La parole libérée, déclamatoire, revendicative, agressive, accusatrice, éprise de justice, manipulatrice, unificatrice et diviseuse, voilà le protagoniste de En Guerre. Et, sans apprêts ni fard, nue et authentique, extraite de l'artifice de dialogues déjà écrits mais à peine encadrée par un indispensable canevas, elle se voit concéder par S. Brizé l'espace qu'elle réclame pour exister. Si bien qu'elle prend confiance en elle, consciente de son importance vitale et assume sans crainte son rôle principal, les acteurs ne représentant plus qu'un vecteur, un intermédiaire, un corps lui donnant chair - l'incarnant donc.

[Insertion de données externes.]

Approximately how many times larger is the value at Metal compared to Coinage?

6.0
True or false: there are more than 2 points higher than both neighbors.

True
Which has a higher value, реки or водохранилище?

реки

Ne sous-estimons pas toutefois le travail toujours aussi énorme de Lindon, et de tous ces acteurs amateurs, parfaitement dirigés par Brizé, tous aussi convaincants que leur leader. Ceux-ci parviennent à retranscrire à merveille les enjeux du combat, les rapports de force, les conflits internes inhérents à la situation – c'est-à-dire, la fermeture du site d'Agen, décidée par les dirigeants, et ce malgré les bénéfices de l'entreprise, dans un contexte de libéralisme économique. Et Brizé s'arrête, regarde et montre avec précision ce qu'il se passe réellement derrière les images méticuleusement triées que nous donne les médias – toujours aussi racoleurs. Caméra à l'épaule, volontairement mouvante, cahotée, discrètement indiscrète, engagée, il nous fait le récit de la lutte d'un groupe d'ouvriers, avec l'art du rythme (l'intensité verbale atténuée par quelques pauses) et de la narration d'un cinéaste maîtrisant son sujet.

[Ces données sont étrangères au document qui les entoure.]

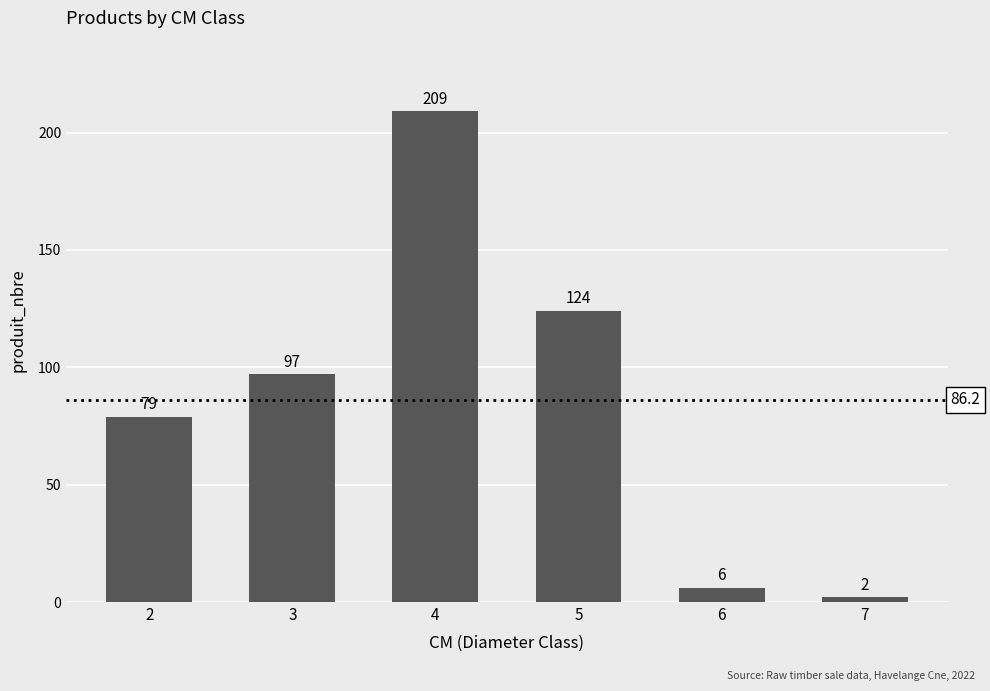

List the labels in order of value, largest first.

4, 5, 3, 2, 6, 7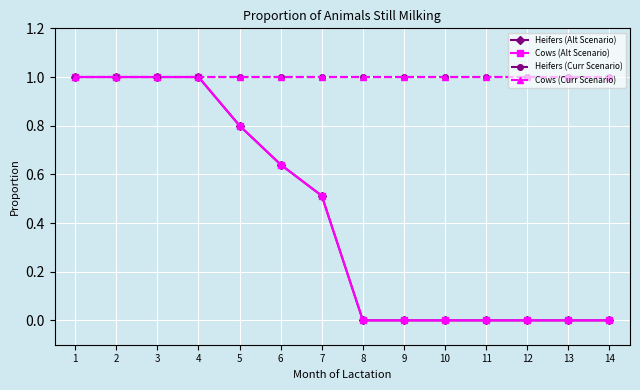

Does the chart have visible grid lines?

Yes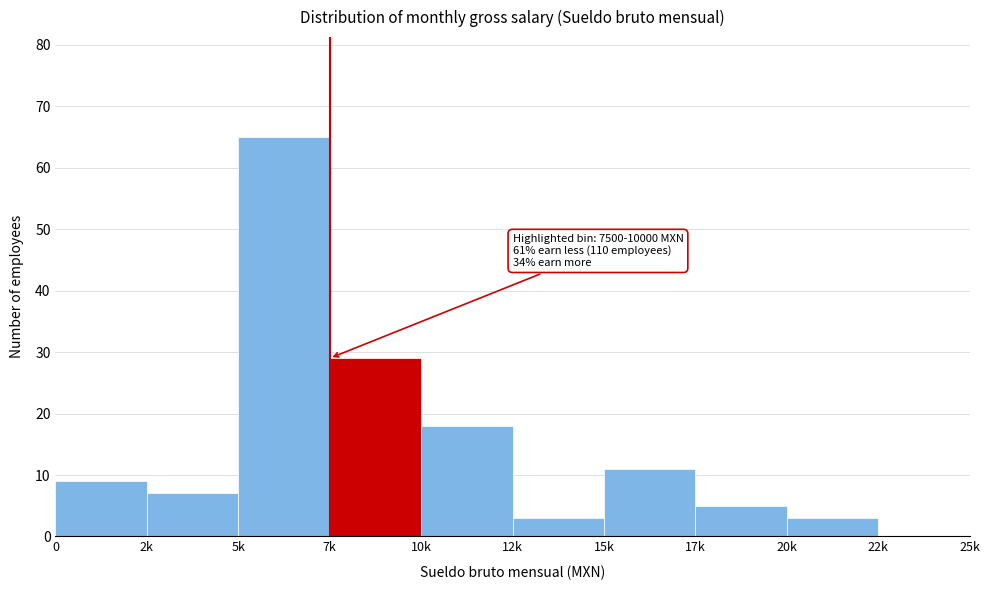

Reading left to right, what are all the values shown in this chart?

0=9	2k=7	5k=65	7k=29	10k=18	12k=3	15k=11	17k=5	20k=3	22k=0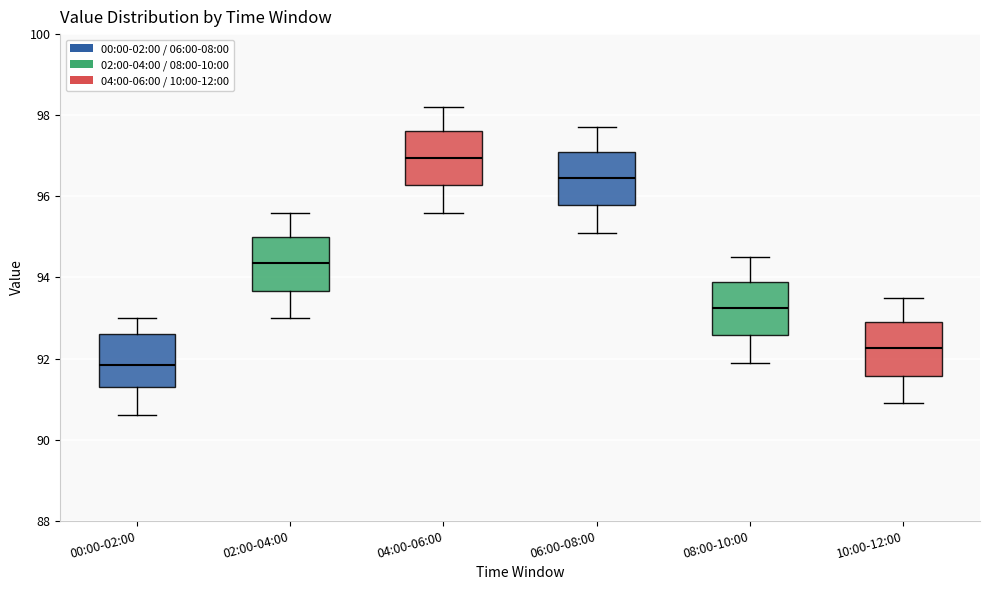

Reading left to right, transcribe this box plot: for each box, give where its median line is, the range the box spans, and where its two whiskers end, as read against the y-axis. The values are not printed on the chart, so give them approximately, as read against the axis.

00:00-02:00: median 91.8, box 91.4 to 92.6, whiskers 90.6 to 93.0
02:00-04:00: median 94.4, box 93.6 to 95.0, whiskers 93.0 to 95.6
04:00-06:00: median 97.0, box 96.2 to 97.6, whiskers 95.6 to 98.2
06:00-08:00: median 96.4, box 95.8 to 97.2, whiskers 95.2 to 97.8
08:00-10:00: median 93.2, box 92.6 to 94.0, whiskers 92.0 to 94.6
10:00-12:00: median 92.2, box 91.6 to 93.0, whiskers 91.0 to 93.6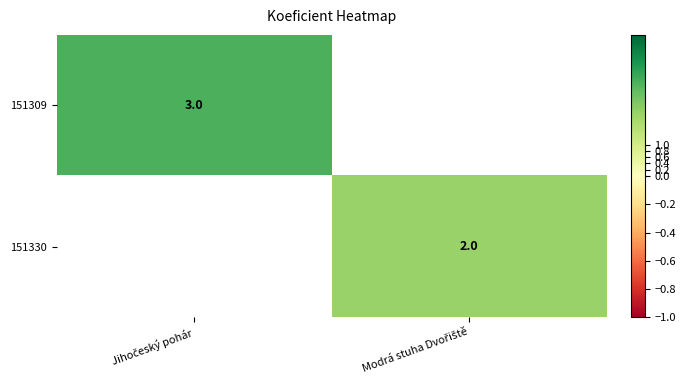

Where is 151309 nearest to the value 3?

Jihočeský pohár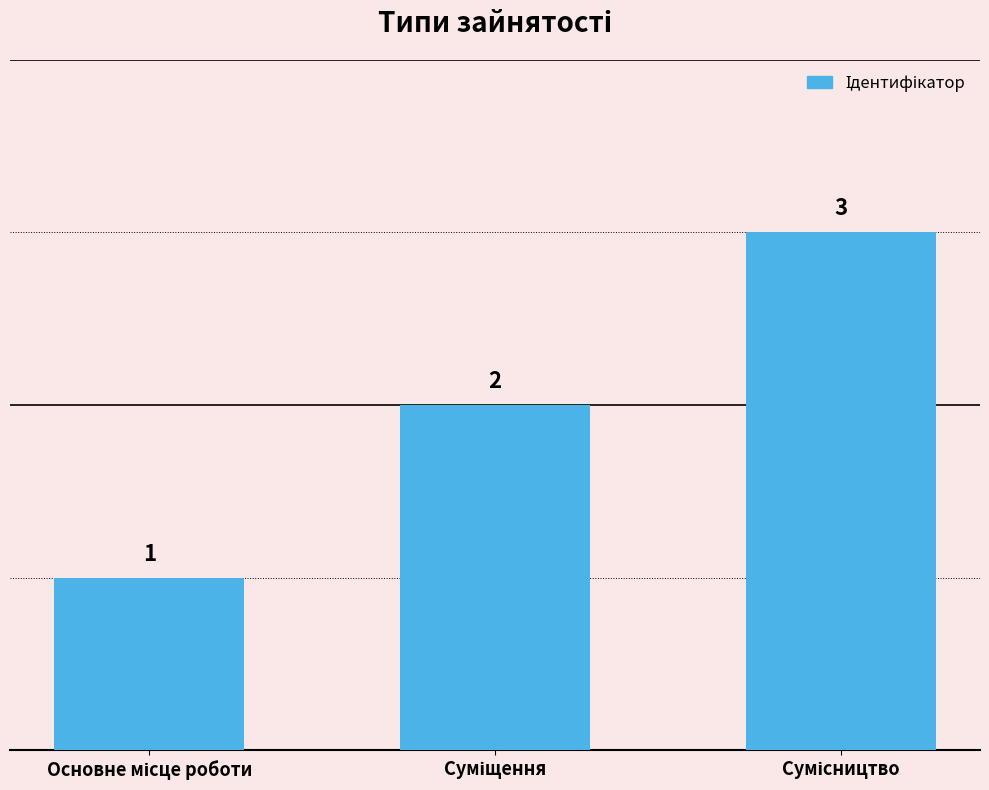

What is the maximum value shown in the chart?

3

Il est vrai néanmoins que la force orale de En Guerre essouffle parfois, suffoque, donne le vertige. Mais elle ne prétend que refléter, à l'inverse des médias trop simplistes et brefs, la réalité du terrain (les négociations, la complexité des faits, la fourberie des intervenants, etc) de forme quasi documentaire, sans chercher de complaisance, de facilité, de raccourcis, le silence défaitiste. Et même quand cette parole cesse, un autre vertige nous saisit, comme dans l'excellente scène inaugurale de la manifestation, magistralement filmée, parfaitement accompagnée par l'urbaine et industrielle électro du jazzman Bertrand Blessing, celui du peuple uni pour lutter – belle image qui hélas s'efface de nos jours au profit d'un combat individualisé et traître, synonyme de la victoire d'un système aveugle et muet qui comme un cancer ronge tout de l'intérieur.
Un beau film, d'une puissance sociale considérable, d'un S. Brizé qui sait toujours se renouveler, et bien, lui qui figure pour nous dans le groupe fermé des meilleurs cinéastes français contemporains.